66      En second lieu, le règlement no 2201/2003 institue déjà un mécanisme autorisant les États membres à protéger les intérêts d’un enfant même dans le cas de litiges ne relevant pas de l’article 8, paragraphe 1, de ce règlement. En particulier, ainsi qu’il a été rappelé au point 57 du présent arrêt, lorsqu’aucune juridiction d’un État membre n’est compétente en vertu des articles 8 à 13 de ce règlement, l’article 14 de ce dernier précise que les États membres peuvent, de façon résiduelle, attribuer compétence à leurs juridictions en vertu de leurs droits nationaux.

67      En l’occurrence, il ressort du dossier soumis à la Cour qu’une telle compétence résiduelle existe dans l’ordre juridique du Royaume-Uni sous la forme de la « compétence parens patriae » des juridictions de cet État membre, cette règle de compétence s’appliquant aux citoyens britanniques selon la discrétion des juridictions nationales.

68      Il découle de ces considérations que l’intérêt supérieur de l’enfant n’appelle pas une interprétation de l’article 8, paragraphe 1, du règlement no 2201/2003, telle que celle proposée par la mère, le gouvernement du Royaume-Uni et le gouvernement tchèque, même dans des circonstances telles que celles caractérisant la situation en cause au principal, une telle interprétation allant au-delà des limites de la notion de « résidence habituelle », prévue par le règlement no 2201/2003, et du rôle dévolu à cette disposition dans le cadre des dispositions de ce règlement régissant la compétence en matière de responsabilité parentale.

69      Il s’ensuit que, dans une affaire telle que celle en cause au principal, ni le comportement illégal exercé par l’un des parents sur l’autre, ayant pour conséquence que leur enfant est née et réside depuis sa naissance dans un État tiers, ni la violation des droits fondamentaux de la mère ou de cette enfant, à supposer ces circonstances établies, ne permettent de considérer que ladite enfant pourrait avoir sa résidence habituelle, au sens de l’article 8, paragraphe 1, du règlement no 2201/2003, dans un État membre dans lequel elle ne s’est jamais rendue.

70      Eu égard à tout ce qui précède, l’article 8, paragraphe 1, du règlement no 2201/2003 doit être interprété en ce sens qu’un enfant doit avoir été physiquement présent dans un État membre pour qu’il puisse être considéré comme résidant habituellement dans cet État membre, au sens de cette disposition.

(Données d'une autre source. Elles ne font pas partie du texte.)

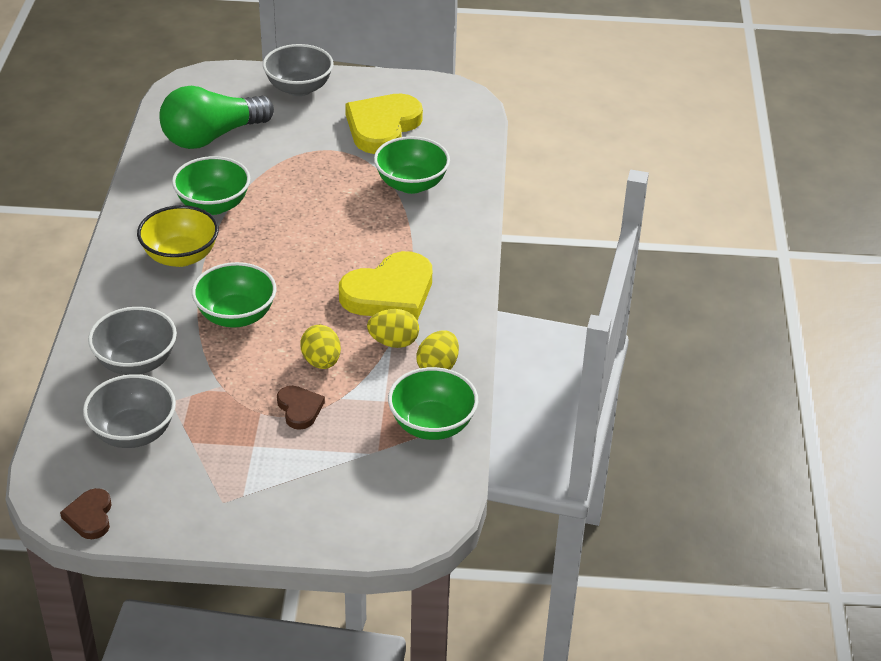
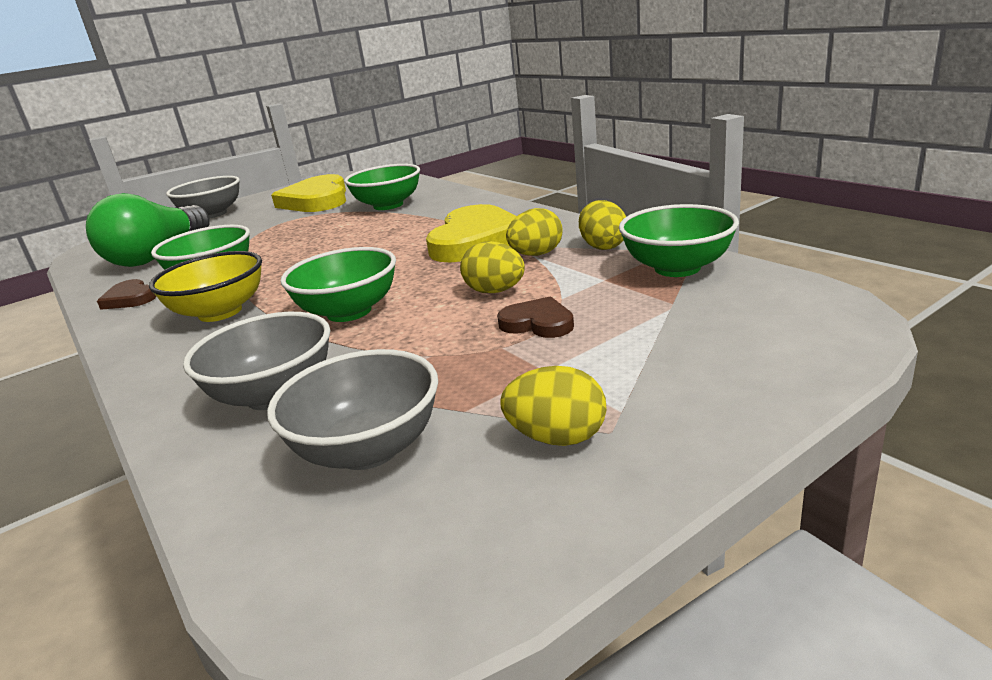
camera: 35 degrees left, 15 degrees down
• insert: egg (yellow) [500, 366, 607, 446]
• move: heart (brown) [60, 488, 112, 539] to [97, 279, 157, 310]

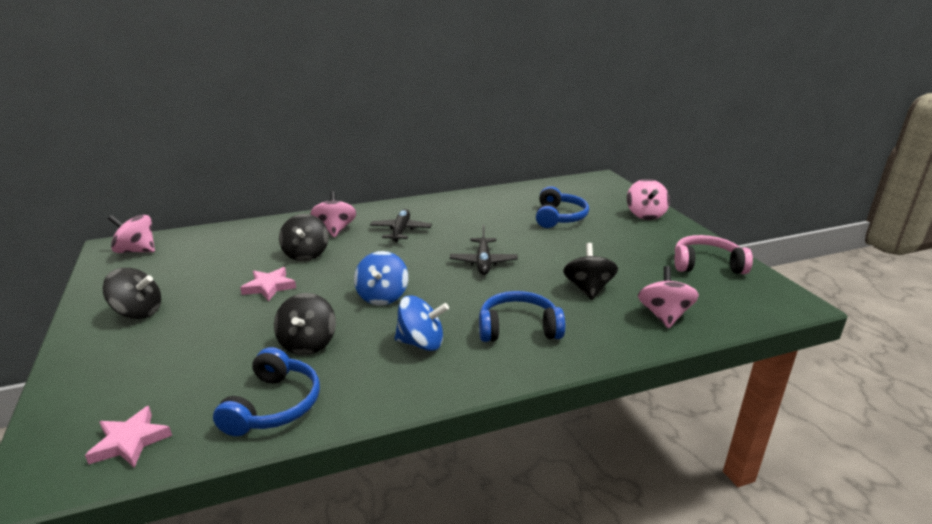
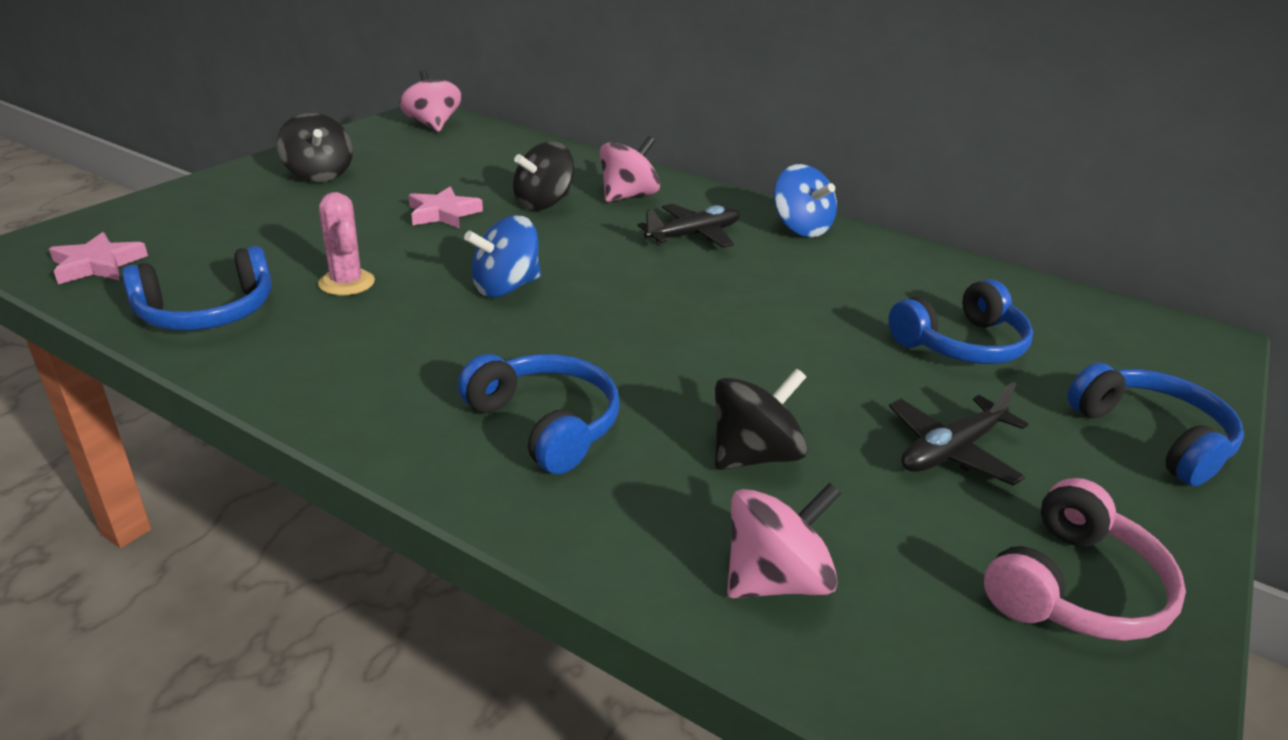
camera: 50 degrees right, 5 degrees up
• move: spinning top (blue) [394, 295, 449, 351] to [774, 164, 837, 237]
• move: plane (black) [450, 225, 518, 275] to [889, 382, 1028, 486]
• replace: spinning top (black) [274, 293, 336, 355] to cactus (pink) [318, 192, 375, 295]
• replace: spinning top (pink) [627, 179, 670, 220] to headphones (blue) [1067, 363, 1244, 486]
• rotate: headphones (pink) [674, 235, 753, 274] = [984, 478, 1186, 641] 75 degrees clockwise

Des circonstances telles que celles en cause au principal, à les supposer établies, à savoir, d’une part, la contrainte exercée par le père sur la mère ayant pour conséquence que la mère a accouché de leur enfant dans un État tiers et y réside avec cette enfant depuis la naissance de celle-ci et, d’autre part, l’atteinte aux droits fondamentaux de la mère ou de l’enfant, n’ont pas d’incidence à cet égard.

 Sur les dépens

71      La procédure revêtant, à l’égard des parties au principal, le caractère d’un incident soulevé devant la juridiction de renvoi, il appartient à celle-ci de statuer sur les dépens. Les frais exposés pour soumettre des observations à la Cour, autres que ceux desdites parties, ne peuvent faire l’objet d’un remboursement.

Par ces motifs, la Cour (première chambre) dit pour droit :

L’article 8, paragraphe 1, du règlement (CE) no 2201/2003 du Conseil, du 27 novembre 2003, relatif à la compétence, la reconnaissance et l’exécution des décisions en matière matrimoniale et en matière de responsabilité parentale abrogeant le règlement (CE) no 1347/2000, doit être interprété en ce sens qu’un enfant doit avoir été physiquement présent dans un État membre pour qu’il puisse être considéré comme résidant habituellement dans cet État membre, au sens de cette disposition. Des circonstances telles que celles en cause au principal, à les supposer établies, à savoir, d’une part, la contrainte exercée par le père sur la mère ayant pour conséquence que la mère a accouché de leur enfant dans un État tiers et y réside avec cette enfant depuis la naissance de celle-ci et, d’autre part, l’atteinte aux droits fondamentaux de la mère ou de l’enfant, n’ont pas d’incidence à cet égard.

Signatures


*      Langue de procédure : l’anglais.


i Le nom figurant au point 25 a été remplacé par des lettres à la suite d’une demande d’anonymisation.